The embodiment of the foam cornice 10 depicted in FIG. 1 further includes a front channel 18 which is formed in the front face 15 thereof.  In a manner analogous to the operation of the rear slot 16, the front slot 18 will retain a section of the
fabric F which is tucked into it, thus creating the decorative effect seen in FIG. 1 wherein the fabric tends to puff out of the front slot 18 to create a pleasing, custom appearance.  All of the slots 16,18 terminate in a blind cavity 21 so as to
accommodate excess fabric and to facilitate tucking the fabric in.


The ends 14 of the cornice body 12 of the FIG. 1 embodiment are beveled at a 45.degree.  angle so that a smaller cornice body 12a (typically called a return, projection or depth), similarly beveled, may be fitted thereto.  This arrangement allows
the cornice 10 to extend along the entire length of the curtain rod C and around the corners thereof.

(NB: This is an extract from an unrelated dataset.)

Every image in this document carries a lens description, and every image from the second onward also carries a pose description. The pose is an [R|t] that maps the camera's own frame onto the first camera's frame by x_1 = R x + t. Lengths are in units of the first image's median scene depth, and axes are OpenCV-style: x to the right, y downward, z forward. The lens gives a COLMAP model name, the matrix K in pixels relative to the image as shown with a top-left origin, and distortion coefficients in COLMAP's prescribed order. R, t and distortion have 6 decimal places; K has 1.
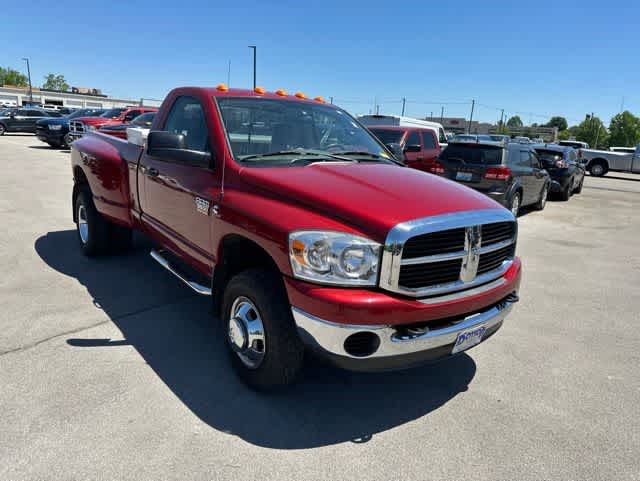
lens RADIAL K [[459.2, 0, 314.5], [0, 459.2, 243.0], [0, 0, 1]] dist [0.026311, -0.034045]
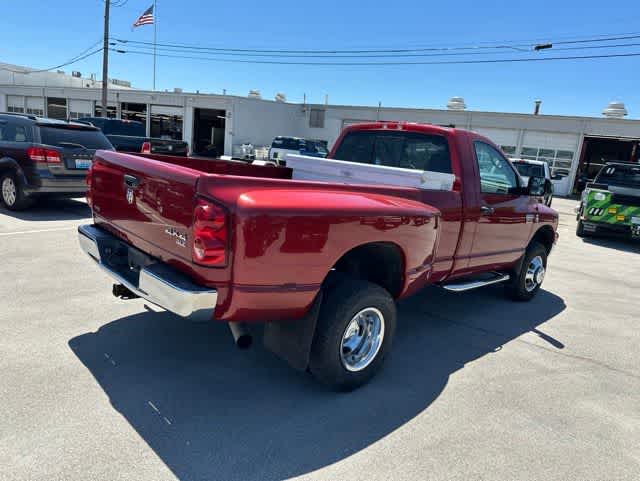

Other configurations of the front surface 15 of the foam cornice 10 of the present invention are possible, such as the configuration depicted in FIG. 6.  In FIG. 6, two front slots 18 are disposed on the front face 15 of the cornice 10 and are
spaced apart.  Furthermore, the shape of the front face 15 as seen in cross section is no longer a simple arch, but has the more complex configuration depicted.  Obviously, the decorative impression created by the cornice of FIG. 6 would be considerably
different from that of the embodiment shown in FIGS. 1 and 2.


Moreover, the provision of one or more front channels 18 allows the user to vary the decorative appearance of the device.  For example, the user may decide either to employ the front slot of the embodiment shown in FIGS. 1 and 2 or not.  Thus,
the user could decide on one occasion to simply ignore the front slot and simply tuck the edges of the fabric into the rear slots 16 to hold them in place prior to insertion into the slot or slots.  By using a fabric strip which is gathered or pleated,
the front slot 18 could come into play; the user could tuck a portion of the fabric into that slot to create the effect shown in FIG. 1.  In the case of the FIG. 6 embodiment, even more possibilities may be realized since the user may employ as many or
as few of the plurality of front slots 18 as desired to create different effects.  Moreover, if the user desires a complete change of appearance, the existing fabric may simply be removed and a new one inserted.  Another decorative effect may be achieved
by using two (or more) pieces of fabric of different colors or textures and inserting them into the appropriate front slots.


Thus, it has been shown that the foam cornice of the present invention provides a simple, inexpensive way of creating a custom window treatment which is particularly easy to install since the fabric covering may be installed onto the cornice
prior to the installation of the cornice onto the curtain rod assembly.  Furthermore, the foam cornice may be easily manufactured in a number of different configurations to please varying consumer tastes.  Furthermore, by providing one or more front
slots, more variation in the appearance of the window treatment may be achieved as explained above.


While the above described invention has been disclosed with reference to certain embodiments and exemplifications thereof, doubtless one skilled in the art may, having had the benefit of the teachings of the present invention, achieve different
design variations without departing from the scope of the present invention.  For example, the rear face and channel of the cornice may be somewhat differently configured than those depicted to engage with window curtain assemblies having different types
and shapes of rods.  For example, a pair of channels could be provided on the back face to receive a pair of spaced apart curtain's rods.  Thus, while the present invention has been described with reference to certain exemplifications and embodiments,
the scope of the present invention is not limited as to what is depicted.  Rather, it defined solely by the claims appended hereto, and all reasonable equivalents thereof.